How is this proven? Start by observing that a polyhedron can be embedded in an affine subspace $S \subset \mathbb{R}^n$. We define the "dimension" of a polyhedron as the dimension of the smallest affine subspace that contains it.

For polyhedrons of dimension 0 (a single point), the proof is trivial (the point is also a vertex and is a trivial convex combination of itself).

Suppose now that we know the assumption to be true for polyhedrons of dimension up to $k-1$.

We now observe a polyhedron of dimension $k$, and select some point $\mathbf{x} \in \mathcal{P}$.

If the point is already a vertex, then we're done.

Otherwise, we choose some known vertex $\mathbf{p} \in \mathcal{P}$, and cast a ray from $\mathbf{p}$ through $\mathbf{x}$:

$$\mathbf{u}\left(\alpha\right) = \mathbf{x} + \alpha \left(\mathbf{x} - \mathbf{p}\right)$$

For some $\alpha$, the ray will leave the confines of the $\mathcal{P}$ by violating the constraint $\mathbf{a}_j^T \mathbf{x} \le b_j$.

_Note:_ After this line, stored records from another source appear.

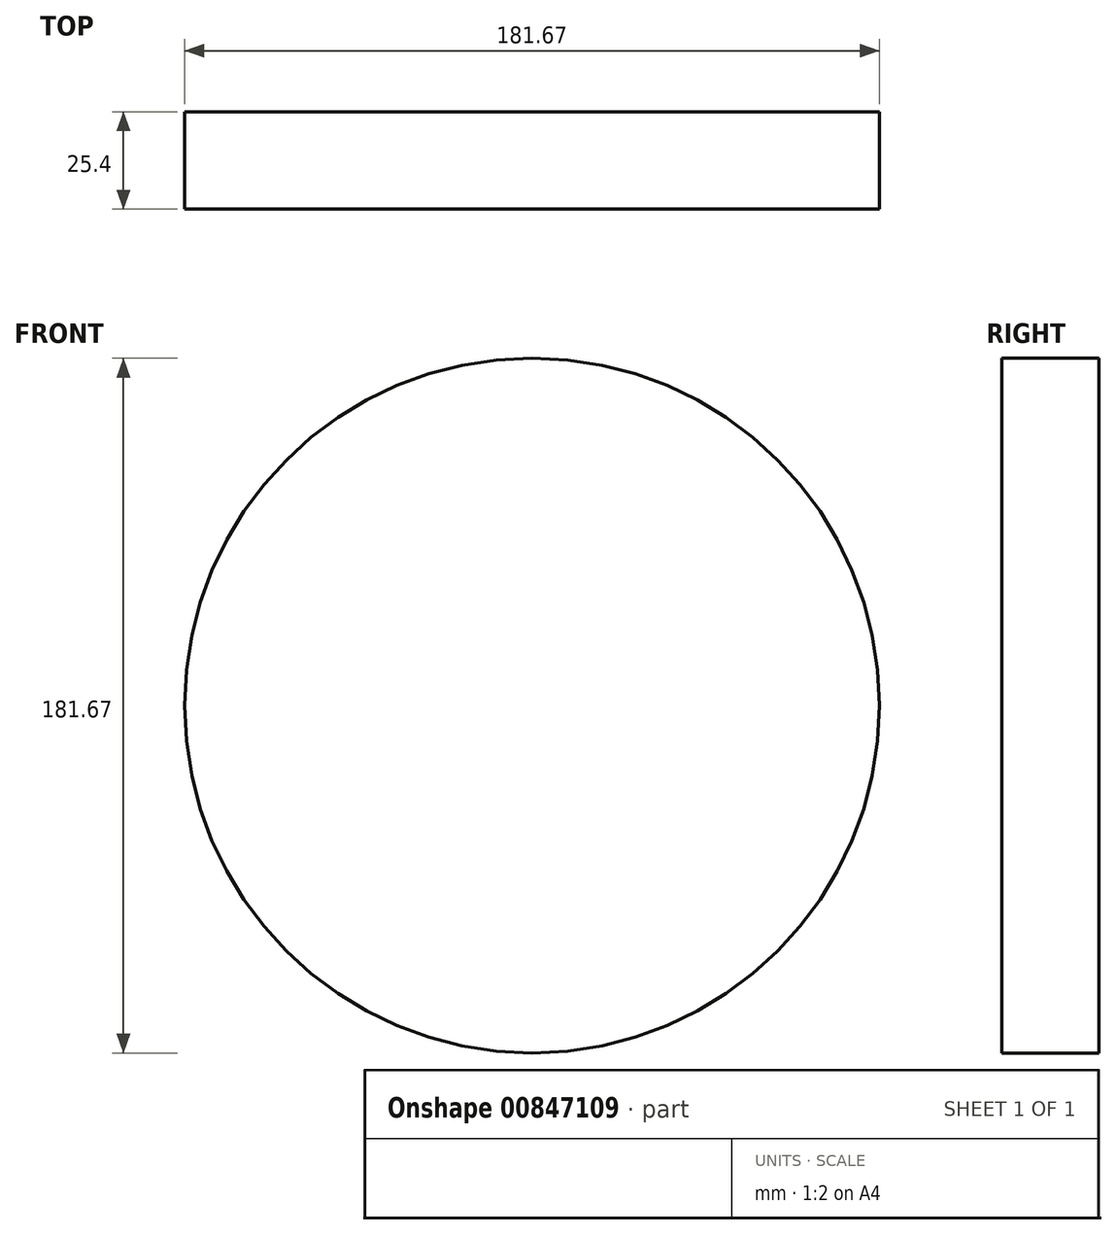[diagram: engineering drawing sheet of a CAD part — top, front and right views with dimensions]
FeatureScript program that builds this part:
annotation { "Feature Type Name" : "Feature", "Feature Type Description" : "" }
export const myFeature = defineFeature(function(context is Context, id is Id, definition is map)
    precondition{}
    {
        {
            var Q0;
            Q0=qCreatedBy(makeId("Front.planeOp"),FACE);
            var sketch = newSketch(context, id + "F0", { "sketchPlane" : qUnion([Q0])});
            skCircle(sketch, "E0", {"center": v(-60.53, 61.05) * mm, "radius": 90.84 * mm});
            skSolve(sketch);
        }
        {
            var Q0;
            Q0=makeQuery(id+"F0.imprint","IMPRINT",FACE,{"disambiguationData":[TD([[makeQuery(id+"F0.imprint","IMPRINT",EDGE,{"derivedFrom":sQuery(id+"F0.wireOp",EDGE,"E0")}),1.0]])]});
            extrude(context, id + "F1", {"entities" : qUnion([Q0]), "depth" : 25.4 * mm, "offsetDistance" : 25.4 * mm});
        }
    });
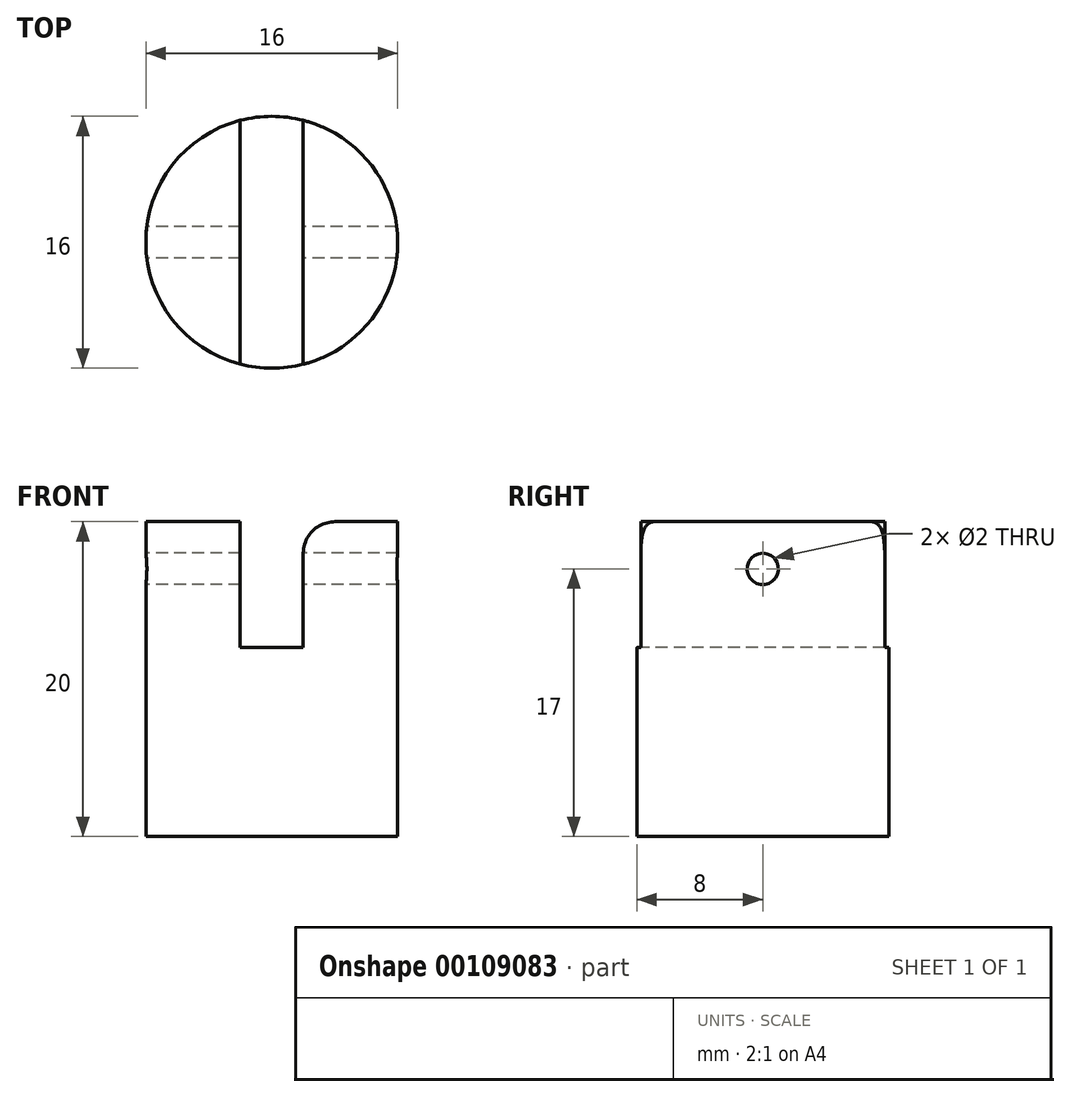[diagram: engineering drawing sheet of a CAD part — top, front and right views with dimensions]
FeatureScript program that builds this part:
annotation { "Feature Type Name" : "Feature", "Feature Type Description" : "" }
export const myFeature = defineFeature(function(context is Context, id is Id, definition is map)
    precondition{}
    {
        {
            var Q0;
            Q0=qCreatedBy(makeId("Top.planeOp"),FACE);
            var sketch = newSketch(context, id + "F0", { "sketchPlane" : qUnion([Q0])});
            skCircle(sketch, "E0", {"center": v(0, 0) * mm, "radius": 8 * mm});
            skSolve(sketch);
        }
        {
            var Q0;
            Q0=makeQuery(id+"F0.imprint","IMPRINT",FACE,{"disambiguationData":[TD([[makeQuery(id+"F0.imprint","IMPRINT",EDGE,{"derivedFrom":sQuery(id+"F0.wireOp",EDGE,"E0")}),1.0]])]});
            extrude(context, id + "F1", {"entities" : qUnion([Q0]), "depth" : 20 * mm});
        }
        {
            var Q0;
            Q0=makeQuery(id+"F1.opExtrude","CAP_FACE",FACE,{"disambiguationData":[OSD([sQuery(id+"F0.wireOp",EDGE,"E0")])],"isStart":false});
            var sketch = newSketch(context, id + "F2", { "sketchPlane" : qUnion([Q0])});
            skLineSegment(sketch, "E1.bottom", {"start": v(-2, 8) * mm, "end": v(2, 8) * mm});
            skLineSegment(sketch, "E1.top", {"start": v(-2, -8) * mm, "end": v(2, -8) * mm});
            skLineSegment(sketch, "E1.left", {"start": v(-2, 8) * mm, "end": v(-2, -8) * mm});
            skLineSegment(sketch, "E1.right", {"start": v(2, 8) * mm, "end": v(2, -8) * mm});
            skPoint(sketch, "E1.middle", {"position": v(0, 0) * mm});
            skSolve(sketch);
        }
        {
            var Q0;
            {var subQ0=makeQuery(id+"F1.opExtrude","CAP_EDGE",EDGE,{"disambiguationData":[OSD([sQuery(id+"F0.wireOp",EDGE,"E0")])],"isStart":false});var subQ4=sQuery(id+"F2.wireOp",EDGE,"E1.left");var subQ5=makeQuery(id+"F2.imprint","INTERSECT",VERTEX,{"disambiguationData":[OD(0.0)],"derivedFrom":[subQ0,subQ4]});Q0=makeQuery(id+"F2.imprint","IMPRINT",FACE,{"disambiguationData":[TD([[makeQuery(id+"F2.imprint","IMPRINT",EDGE,{"disambiguationData":[TD([[subQ5,-1.0]])],"derivedFrom":subQ4}),1.0]])]});}
            extrude(context, id + "F3", {"entities" : qUnion([Q0]), "operationType" : NewBodyOperationType.REMOVE, "oppositeDirection" : true, "depth" : 8 * mm});
        }
        {
            var Q0;
            Q0=qCreatedBy(makeId("Right.planeOp"),FACE);
            var sketch = newSketch(context, id + "F4", { "sketchPlane" : qUnion([Q0])});
            skCircle(sketch, "E2", {"center": v(0, 17) * mm, "radius": 1 * mm});
            skSolve(sketch);
        }
        {
            var Q0;
            Q0=makeQuery(id+"F4.imprint","IMPRINT",FACE,{"disambiguationData":[TD([[makeQuery(id+"F4.imprint","IMPRINT",EDGE,{"derivedFrom":sQuery(id+"F4.wireOp",EDGE,"E2")}),1.0]])]});
            extrude(context, id + "F5", {"entities" : qUnion([Q0]), "operationType" : NewBodyOperationType.REMOVE, "endBound" : BoundingType.SYMMETRIC, "depth" : 25 * mm});
        }
        {
            var Q0;
            Q0=makeQuery(id+"F3.boolean.opBoolean","COPY",EDGE,{"derivedFrom":makeQuery(id+"F3.opExtrude","CAP_EDGE",EDGE,{"disambiguationData":[OSD([sQuery(id+"F2.wireOp",EDGE,"E1.left")])],"isStart":true})});
            var Q1;
            Q1=makeQuery(id+"F3.boolean.opBoolean","COPY",EDGE,{"derivedFrom":makeQuery(id+"F3.opExtrude","CAP_EDGE",EDGE,{"disambiguationData":[OSD([sQuery(id+"F2.wireOp",EDGE,"E1.right")])],"isStart":true})});
            fillet(context, id + "F6", {"entities" : qUnion([Q0, Q1]), "radius" : 2 * mm, "tangentPropagation" : true, "allowEdgeOverflow" : false});
        }
    });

We define a new polyhedron which forces the violated constraint as an equality constraint:

$$\mathcal{Q} = \left\lbrace \mathbf{x} \in \mathcal{P} : \mathbf{a}_j^T \mathbf{x} = b_j \right\rbrace$$

It can be shown that $\mathcal{Q}$ is of a dimension that's lower than $k$, and thus the assumption holds for it, specifically, for the intersection point of the ray:

$$\mathbf{u} = \sum_i \lambda_i \mathbf{q}_i$$

Where $\left\lbrace\mathbf{q}_i\right\rbrace$ are the vertices of $\mathcal{Q}$.

Now, we can rewrite $\mathbf{x}$ in terms of $\mathbf{u}$ and $\mathbf{p}$:

$$\mathbf{x} = \frac{\alpha}{1+\alpha}\mathbf{p} + \frac{1}{1+\alpha}\mathbf{u}$$

Replacing in $\mathbf{u}$ as a convex sum:

$$\mathbf{x} = \frac{\alpha}{1+\alpha}\mathbf{p} + \sum_i \frac{\lambda_i}{1+\alpha} \mathbf{q}_i$$

Now, since every vertex of $\mathcal{Q}$ is also a vertex of $\mathcal{P}$, we can say that $\mathbf{x}$ is a convex combination of vertices of $\mathcal{P}$.

Optimality

So, every point $\mathbf{x} \in \mathcal{P}$ can be written as a convex sum of the vertices (or BFSs):

$$\mathbf{x} = \sum \lambda_i \mathbf{x}_i$$

And the evaluation of the cost would be:

$$\mathbf{c}^T\mathbf{x} = \sum \lambda_i \mathbf{c}^T\mathbf{x}_i$$

Out of all the vertices, we can find one that has the highest cost, and one that gives the lowest:

$$\begin{eqnarray} \mathbf{c}^T\overline{\mathbf{v}} \ge \mathbf{c}^T\mathbf{v}_k \\ \mathbf{c}^T\underline{\mathbf{v}} \le \mathbf{c}^T\mathbf{v}_k \end{eqnarray}$$

Therefore, the cost of an arbitrary point is bounded:

$$\mathbf{c}^T\mathbf{\underline{v}} \le \mathbf{c}^T\mathbf{x} \le \mathbf{c}^T\mathbf{\overline{v}}$$

Which means that an optimum, will be attains only at the vertices.